AAT Level 4 - Distance Learning


I'm study via the Kaplan Distance learning programme, and had no issues with any of the level 2 or 3 exams passing them all first time ( with the exception were I missed my train, arrived with minutes to spare in a blind panic unable to focus, I retook and passed two weeks later) but I am struggling with the level 4 exams.

I have failed the three that I have attempted ( the first one Business tax I was not ready for) and I put in more hours with the other two and felt confident heading in to the exams but failed both the Credit Control and Budgeting exams. I did request feedback from Kaplan but it is is very basic and states the subject and if you have either exceed, met, are borderline, below requirement or are significantly below requirement.

I obviously need to change how I am studying / preparing for the exams but I am not sure what changes I need to make to get the competent results I want.

I work in practice and although there are other students here there are studying ACCA (They all went to uni and I did an apprenticeship in motor mechanics) They all have block release to college so their study style is completely different and have the support from their tutors along with those who have previously studied for the ACCA exams.

If you had problems with the transition from Level 3 to Level 4 and are studying via distance learning it would be great to hear how you adjusted your study, and where you looked to for help with getting up to the required standard for passing the exams.

Many Thanks



  • Lelouch
    Lelouch Registered Posts: 35

    All I would suggest is practice as many exams as you can and you should be able to do the questions without thinking. Its good to use the practice exams Kaplan and the AAT provide, but have a look at the other training providers practice papers like BPP and Osbourne. If you struggle in any areas speak to your tutor, or go through the learning material again.

  • VLP
    VLP Registered Posts: 2
    Hi Lelouch

    Thanks for the feedback, I have tried the Kaplan and AAT practice exams and had been getting over the 70% marks and if not then I have been going back and working on the areas that I was falling below in, didn't think about trying to look at other papers.

    I don't have a tutor I teach myself from the books with access to the practice exams online.

    I'm wondering if the issue lies with the longer written questions in the exams as the practice tests require you to review these yourself with the answers later.

  • Lelouch
    Lelouch Registered Posts: 35
    ahh ok.. I did self study so I just worked out of the Osborne books. for the written questions I always used to read the answers before the questions, the answers are very comprehensive in the books and do literally cover every point. But it does give you an idea of what areas you need to look at. For example in the credit control assessments, one of the written questions you should mention overtrading and the signs of it.

    Sorry if I am pointing out the obvious, but that's what worked for me.
  • wabisabi
    wabisabi Registered Posts: 130 ? ? ?
    Hi Victoria

    I did L2 at college, L3 self study and now L4 distance learning!
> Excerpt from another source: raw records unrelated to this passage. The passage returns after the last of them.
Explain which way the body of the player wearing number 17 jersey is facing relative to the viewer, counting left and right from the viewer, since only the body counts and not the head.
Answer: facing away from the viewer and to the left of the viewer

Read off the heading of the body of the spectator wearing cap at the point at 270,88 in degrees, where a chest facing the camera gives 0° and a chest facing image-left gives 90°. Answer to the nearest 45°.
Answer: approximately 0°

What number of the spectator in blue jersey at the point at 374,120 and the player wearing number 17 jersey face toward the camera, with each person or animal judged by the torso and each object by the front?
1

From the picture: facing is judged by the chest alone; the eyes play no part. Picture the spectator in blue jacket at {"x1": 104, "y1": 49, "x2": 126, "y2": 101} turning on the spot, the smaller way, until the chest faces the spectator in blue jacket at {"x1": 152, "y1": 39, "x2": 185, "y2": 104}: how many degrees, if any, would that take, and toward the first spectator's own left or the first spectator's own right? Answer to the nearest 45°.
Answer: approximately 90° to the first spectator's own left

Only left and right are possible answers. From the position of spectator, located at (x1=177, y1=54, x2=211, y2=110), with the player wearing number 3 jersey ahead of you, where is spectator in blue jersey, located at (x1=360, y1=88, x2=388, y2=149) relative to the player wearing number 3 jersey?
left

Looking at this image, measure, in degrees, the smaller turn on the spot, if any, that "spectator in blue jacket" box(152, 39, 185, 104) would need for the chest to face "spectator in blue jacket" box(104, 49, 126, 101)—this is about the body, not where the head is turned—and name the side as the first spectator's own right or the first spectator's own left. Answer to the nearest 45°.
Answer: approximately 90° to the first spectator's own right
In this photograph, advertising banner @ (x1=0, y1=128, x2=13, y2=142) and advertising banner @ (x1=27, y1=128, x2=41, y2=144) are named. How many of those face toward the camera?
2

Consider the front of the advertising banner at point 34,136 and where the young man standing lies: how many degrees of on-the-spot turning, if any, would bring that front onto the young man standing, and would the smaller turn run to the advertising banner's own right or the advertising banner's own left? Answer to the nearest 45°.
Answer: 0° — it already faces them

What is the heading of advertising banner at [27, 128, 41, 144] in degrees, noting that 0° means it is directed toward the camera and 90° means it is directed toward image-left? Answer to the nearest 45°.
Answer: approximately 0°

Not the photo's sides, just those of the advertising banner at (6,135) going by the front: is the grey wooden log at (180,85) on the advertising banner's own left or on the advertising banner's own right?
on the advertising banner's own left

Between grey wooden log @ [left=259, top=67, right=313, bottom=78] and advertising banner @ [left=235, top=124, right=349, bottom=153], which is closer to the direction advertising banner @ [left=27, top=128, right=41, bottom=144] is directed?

    At L4 I've found it useful to get copies of all the text books available BPP, Osborne and Kaplan as they all explain things differently, and you can get more practise.

    Also, the examiner's feedback is really useful if you haven't seen it - for each exam they go through each question highlighting common pitfalls and working through examples.

    Good luck :)

  • aat_trainingcompany
    aat_trainingcompany Registered Posts: 20
    There is a big jump between level 3 and level 4.

    We would recommend contacting Kaplan (current provider) to see if you can trial one of their class room courses. It may be that you have reached your threshold for self-studying, some people can self-study a degree course and all our tutors went to university to study for theirs – they clearly needed assistance – so it would appear?

    We find the main challenge (not necessarily in your case), learners do not learn the material but rather the questions and the risk is that questions will always change but the rules/principles will not as they are part of the syllabus and the AAT will not test anything beyond the syllabus - at least they should not!